- **Textauszug**
☆ ☆ ☆
In der Praxis ist es für Käufer auf Online-Plattformen wie eBay ebenso ärgerlich wie alltäglich: Man hat eine Auktion gewonnen, den ersehnten Artikel zu einem guten Preis ersteigert und die Zahlung bereits veranlasst. Die Vorfreude ist groß, doch dann folgt die ernüchternde Nachricht des Verkäufers: Der Artikel sei leider nicht mehr verfügbar, weil er zwischenzeitlich an einen anderen Interessenten verkauft wurde, der möglicherweise einen höheren Preis geboten hat. Viele Käufer fühlen sich in einer solchen Situation machtlos und nehmen den Verlust zähneknirschend hin. Doch die Rechtslage schützt den Käufer hier weitaus stärker, als es auf den ersten Blick scheinen mag. Der Verkäufer kann sich nicht einfach aus seiner Verantwortung stehlen.

Wirksamer Kaufvertrag als Anspruchsgrundlage

Wurde ein wirksamer Kaufvertrag mit dem Verkäufer geschlossen, so besteht seitens des Käufers dadurch ein sogenannter Erfüllungsanspruch, d.h. der Verkäufer kann sich keineswegs darauf berufen, den Artikel anderweitig verkauft zu haben, vielmehr ist er verpflichtet den Kaufvertrag zu erfüllen.

Nach den Vorschriften des Bürgerlichen Gesetzbuches (BGB) kommt ein Vertrag durch zwei übereinstimmende Willenserklärungen zustande: Angebot und Annahme (§§ 145 ff. BGB).
☆ ☆ ☆
- **Aufgabenstellungen**
(1) Nenne alle Schritte, die der Käufer laut dem ersten Absatz des Textauszugs bereits erledigt hat, bevor die Nachricht des Verkäufers eintrifft.
(2) Welcher Anspruch entsteht dem Textauszug zufolge für den Käufer, wenn ein wirksamer Kaufvertrag geschlossen wurde?
(3) Gib aus dem Textauszug den Abschnitt von „Wirksamer Kaufvertrag als“ bis einschließlich „145 ff. BGB).“ wortgetreu zurück.
Die Datensätze sind für die Bearbeitung ohne Belang.
☆ ☆ ☆
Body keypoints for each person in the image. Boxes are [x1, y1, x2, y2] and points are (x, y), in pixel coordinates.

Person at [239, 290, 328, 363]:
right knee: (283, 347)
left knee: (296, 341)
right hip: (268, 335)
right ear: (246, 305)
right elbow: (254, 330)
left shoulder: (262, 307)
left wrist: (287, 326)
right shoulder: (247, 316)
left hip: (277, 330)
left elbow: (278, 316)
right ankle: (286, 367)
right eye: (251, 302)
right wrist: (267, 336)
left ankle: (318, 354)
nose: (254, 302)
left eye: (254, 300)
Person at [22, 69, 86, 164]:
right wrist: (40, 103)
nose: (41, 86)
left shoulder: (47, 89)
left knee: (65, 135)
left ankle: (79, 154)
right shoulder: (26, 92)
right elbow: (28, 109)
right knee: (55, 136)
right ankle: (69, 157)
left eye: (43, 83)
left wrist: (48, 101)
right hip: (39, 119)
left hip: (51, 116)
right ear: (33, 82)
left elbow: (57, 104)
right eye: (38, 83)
☆ ☆ ☆
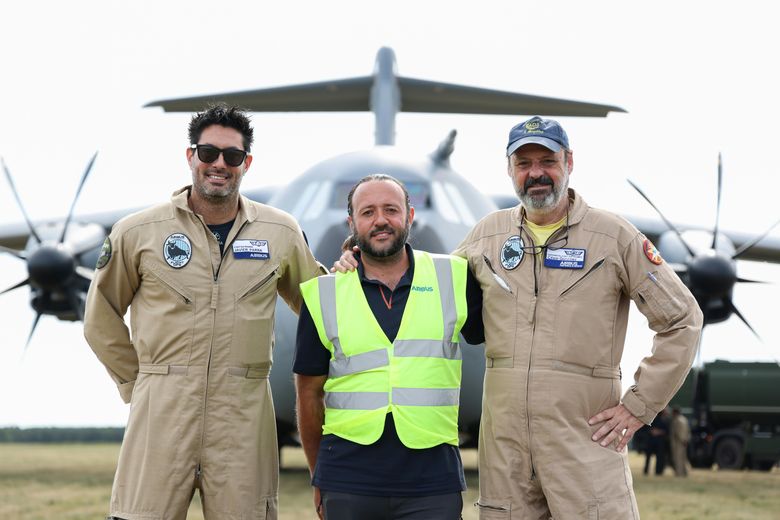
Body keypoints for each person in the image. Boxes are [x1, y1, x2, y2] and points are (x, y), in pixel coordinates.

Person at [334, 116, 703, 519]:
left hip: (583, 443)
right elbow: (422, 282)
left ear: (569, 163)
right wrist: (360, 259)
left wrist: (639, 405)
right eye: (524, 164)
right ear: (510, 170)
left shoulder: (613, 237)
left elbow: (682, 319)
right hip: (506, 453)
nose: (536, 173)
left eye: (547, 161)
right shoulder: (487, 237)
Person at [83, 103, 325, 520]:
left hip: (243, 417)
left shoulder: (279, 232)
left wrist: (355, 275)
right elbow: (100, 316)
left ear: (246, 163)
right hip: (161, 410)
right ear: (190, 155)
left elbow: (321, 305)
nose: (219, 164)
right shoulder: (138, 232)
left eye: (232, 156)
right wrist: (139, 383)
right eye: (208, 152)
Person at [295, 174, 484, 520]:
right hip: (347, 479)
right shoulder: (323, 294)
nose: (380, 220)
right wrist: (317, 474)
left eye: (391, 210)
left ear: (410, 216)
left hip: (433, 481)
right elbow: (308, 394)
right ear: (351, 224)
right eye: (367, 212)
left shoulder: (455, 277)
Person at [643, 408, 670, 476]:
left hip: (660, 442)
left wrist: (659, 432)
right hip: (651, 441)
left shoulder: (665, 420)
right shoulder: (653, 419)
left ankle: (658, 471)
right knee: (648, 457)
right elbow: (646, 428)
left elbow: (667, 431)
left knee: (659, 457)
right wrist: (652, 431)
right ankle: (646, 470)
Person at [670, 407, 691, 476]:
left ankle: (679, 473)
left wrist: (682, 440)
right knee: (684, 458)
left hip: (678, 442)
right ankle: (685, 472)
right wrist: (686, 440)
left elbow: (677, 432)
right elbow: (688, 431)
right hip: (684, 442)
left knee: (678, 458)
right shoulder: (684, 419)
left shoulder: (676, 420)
☆ ☆ ☆
- **Antworten je Aufgabe**
(1)
- Eine Auktion gewonnen
- Den ersehnten Artikel zu einem guten Preis ersteigert
- Die Zahlung veranlasst

(2) Ein sogenannter Erfüllungsanspruch.

(3)
Wirksamer Kaufvertrag als Anspruchsgrundlage

Wurde ein wirksamer Kaufvertrag mit dem Verkäufer geschlossen, so besteht seitens des Käufers dadurch ein sogenannter Erfüllungsanspruch, d.h. der Verkäufer kann sich keineswegs darauf berufen, den Artikel anderweitig verkauft zu haben, vielmehr ist er verpflichtet den Kaufvertrag zu erfüllen.

Nach den Vorschriften des Bürgerlichen Gesetzbuches (BGB) kommt ein Vertrag durch zwei übereinstimmende Willenserklärungen zustande: Angebot und Annahme (§§ 145 ff. BGB).